В итоге он остался, но держался от всех прочих путешественников на почтительном расстоянии, отметая все связи, кроме самых прагматичных, и гордясь тем, что способен в любую минуту покинуть это место, ни с кем не прощаясь. Даже если среди тысячи путешественников, проходящих через узел, найдется всего один, прибывший из мира, достойного его внимания, – рассуждал Ракеш, – ждать подходящего пункта назначения придется не так уж долго.
В каком-то смысле его предположение оказалось правдой, однако многие люди приходили сюда после посещения нестареющих спектаклей, о которых Ракеш знал с самого детства. Были ли это джунгли возрастом в миллион лет, безупречно сохранившийся город, принадлежавший цивилизации прародителей, или туманность, блиставшая изящной красотой, их подробные снимки достигли Шаб-е-Нура задолго до его рождения. Возможность увидеть эти красоты собственными глазами – в противовес виртуальному ландшафту – могла стать оправданием для локального межпланетного скачка, но тратить ради этого тысячи лет, теряя связь со знакомыми и всем, что он когда-либо знал, явно не стоило.

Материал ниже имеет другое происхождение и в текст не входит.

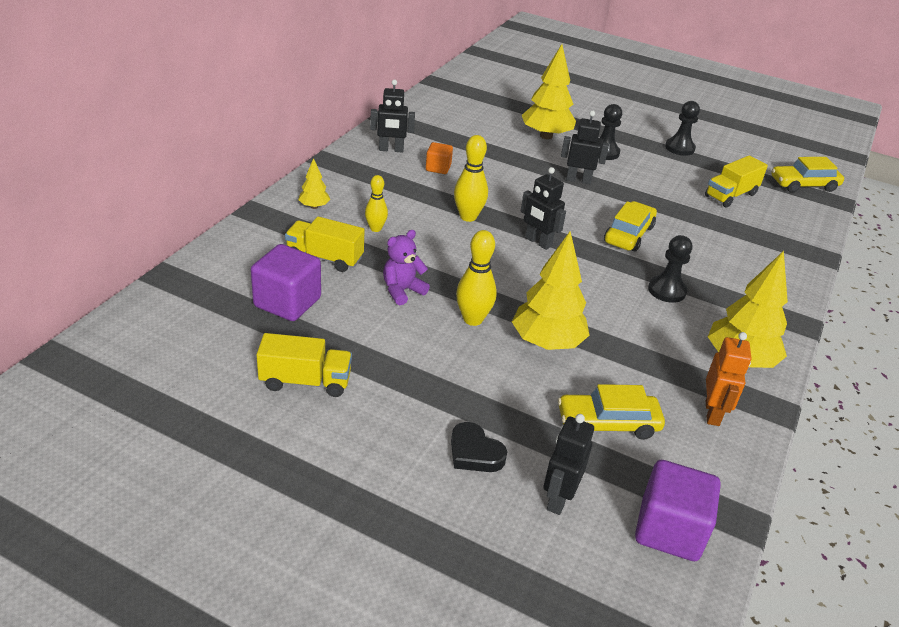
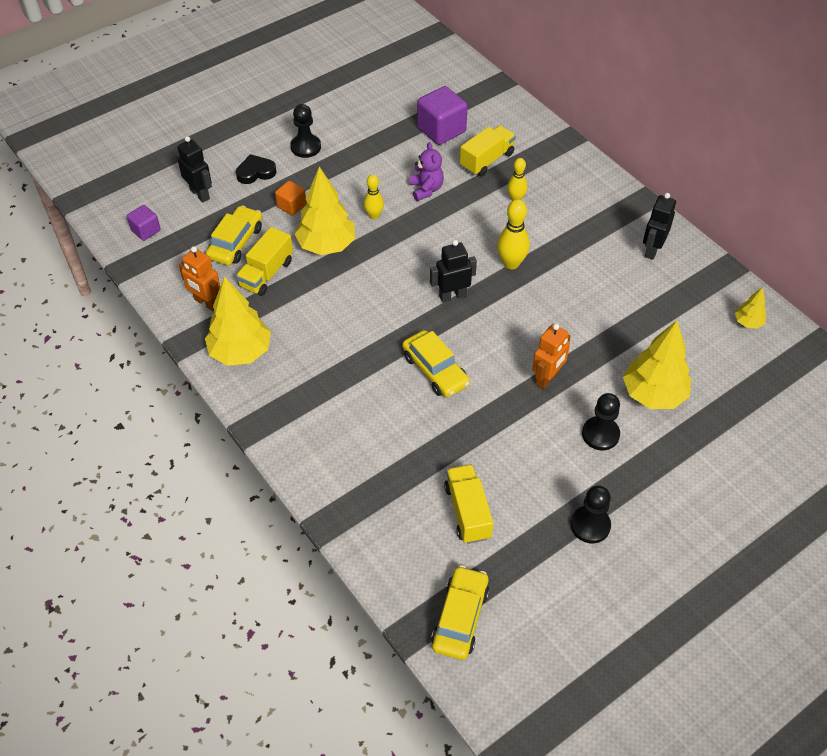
camera: 120 degrees right, 15 degrees up
yellow truck [256,333,352,397] -> yellow truck moved to [236,227,293,296]
yellow tree [298,158,330,209] -> yellow tree moved to [735,287,766,329]
orange cube [426,142,453,174] -> orange cube moved to [275,181,306,216]
yellow bowling pin [456,230,497,326] -> yellow bowling pin [364,175,384,219], size x0.65
black robot [561,111,609,184] -> orange robot [532,324,571,389]
purple cube [635,460,721,561] -> purple cube [127,205,161,241], size x0.56
black pawn [648,235,692,303] -> black pawn moved to [291,104,321,158]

Другие путешественники шли на риск, посвящая себя поискам менее известных и более преходящих удовольствий. Однако, подобным местам в силу самой их природы редко удавалось стать общим достоянием: даже самое бурное возрождение социального или художественного толка неизбежно бы сошло на нет спустя пять или десять тысячелетий. Иногда впечатление от этих путешествий удавалось передать другим, но большинство из них, оказавшись вне породившего их места и времени и не будучи действенными мемами, готовыми разжечь огонь новых революций, были не в силах кого-либо вдохновить. Не для того Ракеш преодолел тысячи световых лет, чтобы вернуться домой с кучкой банальных, второсортных лозунгов.